Aim of the task:
Reproduce every line of the items below without altering a single word, character, or line break.

[Saved data entries]
= = =
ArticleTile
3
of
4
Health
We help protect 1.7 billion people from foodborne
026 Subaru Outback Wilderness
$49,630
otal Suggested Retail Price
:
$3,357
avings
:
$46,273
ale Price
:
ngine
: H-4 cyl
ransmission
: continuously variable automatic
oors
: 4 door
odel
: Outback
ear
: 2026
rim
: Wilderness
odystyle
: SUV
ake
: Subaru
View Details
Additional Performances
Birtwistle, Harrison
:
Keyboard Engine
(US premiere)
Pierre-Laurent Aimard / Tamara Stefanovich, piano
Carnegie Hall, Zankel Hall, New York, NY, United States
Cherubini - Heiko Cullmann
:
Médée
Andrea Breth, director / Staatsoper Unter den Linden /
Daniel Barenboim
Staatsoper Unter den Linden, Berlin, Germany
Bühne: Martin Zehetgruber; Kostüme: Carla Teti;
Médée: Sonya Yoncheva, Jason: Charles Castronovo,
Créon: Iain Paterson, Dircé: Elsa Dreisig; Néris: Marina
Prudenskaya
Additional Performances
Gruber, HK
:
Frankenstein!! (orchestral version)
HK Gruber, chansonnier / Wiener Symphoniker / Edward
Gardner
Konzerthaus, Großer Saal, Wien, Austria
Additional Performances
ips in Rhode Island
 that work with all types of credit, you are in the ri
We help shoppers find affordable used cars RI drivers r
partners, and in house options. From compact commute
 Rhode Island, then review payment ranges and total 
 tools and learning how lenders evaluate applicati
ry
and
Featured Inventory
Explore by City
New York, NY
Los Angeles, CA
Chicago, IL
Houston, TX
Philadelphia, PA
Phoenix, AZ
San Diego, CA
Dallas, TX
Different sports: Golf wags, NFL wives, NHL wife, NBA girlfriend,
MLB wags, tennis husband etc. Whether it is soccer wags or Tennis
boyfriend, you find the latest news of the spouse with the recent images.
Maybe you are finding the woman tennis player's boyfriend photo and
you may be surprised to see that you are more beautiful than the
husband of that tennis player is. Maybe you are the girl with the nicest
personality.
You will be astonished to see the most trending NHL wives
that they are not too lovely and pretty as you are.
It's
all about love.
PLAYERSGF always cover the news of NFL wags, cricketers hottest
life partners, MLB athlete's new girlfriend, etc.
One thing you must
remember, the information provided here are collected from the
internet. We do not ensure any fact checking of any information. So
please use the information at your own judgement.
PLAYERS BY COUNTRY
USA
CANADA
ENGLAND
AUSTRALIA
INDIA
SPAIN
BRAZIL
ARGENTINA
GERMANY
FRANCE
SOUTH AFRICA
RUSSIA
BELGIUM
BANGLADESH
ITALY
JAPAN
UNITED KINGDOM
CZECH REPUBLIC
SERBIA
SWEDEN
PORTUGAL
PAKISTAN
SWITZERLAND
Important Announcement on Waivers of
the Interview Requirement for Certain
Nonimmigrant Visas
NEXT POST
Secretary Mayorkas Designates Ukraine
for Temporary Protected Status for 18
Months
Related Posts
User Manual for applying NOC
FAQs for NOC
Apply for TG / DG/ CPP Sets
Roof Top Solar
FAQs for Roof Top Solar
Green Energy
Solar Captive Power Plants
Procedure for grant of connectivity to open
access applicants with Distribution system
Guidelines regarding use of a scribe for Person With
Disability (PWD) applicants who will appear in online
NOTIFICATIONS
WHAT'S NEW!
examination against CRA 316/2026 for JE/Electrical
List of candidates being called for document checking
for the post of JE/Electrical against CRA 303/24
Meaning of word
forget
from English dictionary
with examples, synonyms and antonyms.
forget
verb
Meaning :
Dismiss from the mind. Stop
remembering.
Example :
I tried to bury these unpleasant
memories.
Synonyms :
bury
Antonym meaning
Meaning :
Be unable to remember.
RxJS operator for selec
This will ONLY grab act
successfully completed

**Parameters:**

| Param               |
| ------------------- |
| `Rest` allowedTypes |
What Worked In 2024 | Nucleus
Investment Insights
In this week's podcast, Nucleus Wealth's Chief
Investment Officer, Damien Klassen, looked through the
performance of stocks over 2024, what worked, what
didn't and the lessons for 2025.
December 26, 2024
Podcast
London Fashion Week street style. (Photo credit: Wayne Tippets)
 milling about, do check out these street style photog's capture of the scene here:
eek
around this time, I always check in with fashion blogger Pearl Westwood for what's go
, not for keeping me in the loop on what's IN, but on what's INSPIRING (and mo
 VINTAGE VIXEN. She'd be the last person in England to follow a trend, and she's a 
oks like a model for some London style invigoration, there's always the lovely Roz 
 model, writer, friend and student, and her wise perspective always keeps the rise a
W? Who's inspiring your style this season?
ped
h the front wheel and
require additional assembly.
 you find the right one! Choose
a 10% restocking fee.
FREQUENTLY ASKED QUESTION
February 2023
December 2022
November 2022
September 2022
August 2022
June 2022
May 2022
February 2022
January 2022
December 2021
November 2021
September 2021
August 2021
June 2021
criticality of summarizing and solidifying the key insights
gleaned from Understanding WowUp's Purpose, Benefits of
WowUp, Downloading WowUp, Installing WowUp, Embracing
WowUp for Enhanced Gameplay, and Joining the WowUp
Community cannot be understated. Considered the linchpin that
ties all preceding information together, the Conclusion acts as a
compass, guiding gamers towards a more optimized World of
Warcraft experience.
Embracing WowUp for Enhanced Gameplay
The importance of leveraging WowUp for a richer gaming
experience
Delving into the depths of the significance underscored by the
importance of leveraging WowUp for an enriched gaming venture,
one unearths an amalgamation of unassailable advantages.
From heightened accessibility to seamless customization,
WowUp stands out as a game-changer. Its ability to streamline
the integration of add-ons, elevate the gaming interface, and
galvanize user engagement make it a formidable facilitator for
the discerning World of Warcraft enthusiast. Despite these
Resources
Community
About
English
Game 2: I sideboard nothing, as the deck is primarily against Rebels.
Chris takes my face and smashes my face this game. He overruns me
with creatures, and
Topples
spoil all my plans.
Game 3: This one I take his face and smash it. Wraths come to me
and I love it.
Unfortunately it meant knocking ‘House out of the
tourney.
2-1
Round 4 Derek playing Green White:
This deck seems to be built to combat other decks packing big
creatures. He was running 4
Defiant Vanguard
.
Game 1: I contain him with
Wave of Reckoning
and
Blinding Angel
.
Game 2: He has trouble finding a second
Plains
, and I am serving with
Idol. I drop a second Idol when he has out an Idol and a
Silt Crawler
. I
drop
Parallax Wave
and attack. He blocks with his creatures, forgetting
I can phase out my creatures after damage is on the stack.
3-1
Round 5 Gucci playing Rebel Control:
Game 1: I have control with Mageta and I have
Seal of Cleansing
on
= = =
Task response:
ArticleTile
3
of
4
Health
We help protect 1.7 billion people from foodborne
026 Subaru Outback Wilderness
$49,630
otal Suggested Retail Price
:
$3,357
avings
:
$46,273
ale Price
:
ngine
: H-4 cyl
ransmission
: continuously variable automatic
oors
: 4 door
odel
: Outback
ear
: 2026
rim
: Wilderness
odystyle
: SUV
ake
: Subaru
View Details
Additional Performances
Birtwistle, Harrison
:
Keyboard Engine
(US premiere)
Pierre-Laurent Aimard / Tamara Stefanovich, piano
Carnegie Hall, Zankel Hall, New York, NY, United States
Cherubini - Heiko Cullmann
:
Médée
Andrea Breth, director / Staatsoper Unter den Linden /
Daniel Barenboim
Staatsoper Unter den Linden, Berlin, Germany
Bühne: Martin Zehetgruber; Kostüme: Carla Teti;
Médée: Sonya Yoncheva, Jason: Charles Castronovo,
Créon: Iain Paterson, Dircé: Elsa Dreisig; Néris: Marina
Prudenskaya
Additional Performances
Gruber, HK
:
Frankenstein!! (orchestral version)
HK Gruber, chansonnier / Wiener Symphoniker / Edward
Gardner
Konzerthaus, Großer Saal, Wien, Austria
Additional Performances
ips in Rhode Island
 that work with all types of credit, you are in the ri
We help shoppers find affordable used cars RI drivers r
partners, and in house options. From compact commute
 Rhode Island, then review payment ranges and total 
 tools and learning how lenders evaluate applicati
ry
and
Featured Inventory
Explore by City
New York, NY
Los Angeles, CA
Chicago, IL
Houston, TX
Philadelphia, PA
Phoenix, AZ
San Diego, CA
Dallas, TX
Different sports: Golf wags, NFL wives, NHL wife, NBA girlfriend,
MLB wags, tennis husband etc. Whether it is soccer wags or Tennis
boyfriend, you find the latest news of the spouse with the recent images.
Maybe you are finding the woman tennis player's boyfriend photo and
you may be surprised to see that you are more beautiful than the
husband of that tennis player is. Maybe you are the girl with the nicest
personality.
You will be astonished to see the most trending NHL wives
that they are not too lovely and pretty as you are.
It's
all about love.
PLAYERSGF always cover the news of NFL wags, cricketers hottest
life partners, MLB athlete's new girlfriend, etc.
One thing you must
remember, the information provided here are collected from the
internet. We do not ensure any fact checking of any information. So
please use the information at your own judgement.
PLAYERS BY COUNTRY
USA
CANADA
ENGLAND
AUSTRALIA
INDIA
SPAIN
BRAZIL
ARGENTINA
GERMANY
FRANCE
SOUTH AFRICA
RUSSIA
BELGIUM
BANGLADESH
ITALY
JAPAN
UNITED KINGDOM
CZECH REPUBLIC
SERBIA
SWEDEN
PORTUGAL
PAKISTAN
SWITZERLAND
Important Announcement on Waivers of
the Interview Requirement for Certain
Nonimmigrant Visas
NEXT POST
Secretary Mayorkas Designates Ukraine
for Temporary Protected Status for 18
Months
Related Posts
User Manual for applying NOC
FAQs for NOC
Apply for TG / DG/ CPP Sets
Roof Top Solar
FAQs for Roof Top Solar
Green Energy
Solar Captive Power Plants
Procedure for grant of connectivity to open
access applicants with Distribution system
Guidelines regarding use of a scribe for Person With
Disability (PWD) applicants who will appear in online
NOTIFICATIONS
WHAT'S NEW!
examination against CRA 316/2026 for JE/Electrical
List of candidates being called for document checking
for the post of JE/Electrical against CRA 303/24
Meaning of word
forget
from English dictionary
with examples, synonyms and antonyms.
forget
verb
Meaning :
Dismiss from the mind. Stop
remembering.
Example :
I tried to bury these unpleasant
memories.
Synonyms :
bury
Antonym meaning
Meaning :
Be unable to remember.
RxJS operator for selec
This will ONLY grab act
successfully completed

**Parameters:**

| Param               |
| ------------------- |
| `Rest` allowedTypes |
What Worked In 2024 | Nucleus
Investment Insights
In this week's podcast, Nucleus Wealth's Chief
Investment Officer, Damien Klassen, looked through the
performance of stocks over 2024, what worked, what
didn't and the lessons for 2025.
December 26, 2024
Podcast
London Fashion Week street style. (Photo credit: Wayne Tippets)
 milling about, do check out these street style photog's capture of the scene here:
eek
around this time, I always check in with fashion blogger Pearl Westwood for what's go
, not for keeping me in the loop on what's IN, but on what's INSPIRING (and mo
 VINTAGE VIXEN. She'd be the last person in England to follow a trend, and she's a 
oks like a model for some London style invigoration, there's always the lovely Roz 
 model, writer, friend and student, and her wise perspective always keeps the rise a
W? Who's inspiring your style this season?
ped
h the front wheel and
require additional assembly.
 you find the right one! Choose
a 10% restocking fee.
FREQUENTLY ASKED QUESTION
February 2023
December 2022
November 2022
September 2022
August 2022
June 2022
May 2022
February 2022
January 2022
December 2021
November 2021
September 2021
August 2021
June 2021
criticality of summarizing and solidifying the key insights
gleaned from Understanding WowUp's Purpose, Benefits of
WowUp, Downloading WowUp, Installing WowUp, Embracing
WowUp for Enhanced Gameplay, and Joining the WowUp
Community cannot be understated. Considered the linchpin that
ties all preceding information together, the Conclusion acts as a
compass, guiding gamers towards a more optimized World of
Warcraft experience.
Embracing WowUp for Enhanced Gameplay
The importance of leveraging WowUp for a richer gaming
experience
Delving into the depths of the significance underscored by the
importance of leveraging WowUp for an enriched gaming venture,
one unearths an amalgamation of unassailable advantages.
From heightened accessibility to seamless customization,
WowUp stands out as a game-changer. Its ability to streamline
the integration of add-ons, elevate the gaming interface, and
galvanize user engagement make it a formidable facilitator for
the discerning World of Warcraft enthusiast. Despite these
Resources
Community
About
English
Game 2: I sideboard nothing, as the deck is primarily against Rebels.
Chris takes my face and smashes my face this game. He overruns me
with creatures, and
Topples
spoil all my plans.
Game 3: This one I take his face and smash it. Wraths come to me
and I love it.
Unfortunately it meant knocking ‘House out of the
tourney.
2-1
Round 4 Derek playing Green White:
This deck seems to be built to combat other decks packing big
creatures. He was running 4
Defiant Vanguard
.
Game 1: I contain him with
Wave of Reckoning
and
Blinding Angel
.
Game 2: He has trouble finding a second
Plains
, and I am serving with
Idol. I drop a second Idol when he has out an Idol and a
Silt Crawler
. I
drop
Parallax Wave
and attack. He blocks with his creatures, forgetting
I can phase out my creatures after damage is on the stack.
3-1
Round 5 Gucci playing Rebel Control:
Game 1: I have control with Mageta and I have
Seal of Cleansing
on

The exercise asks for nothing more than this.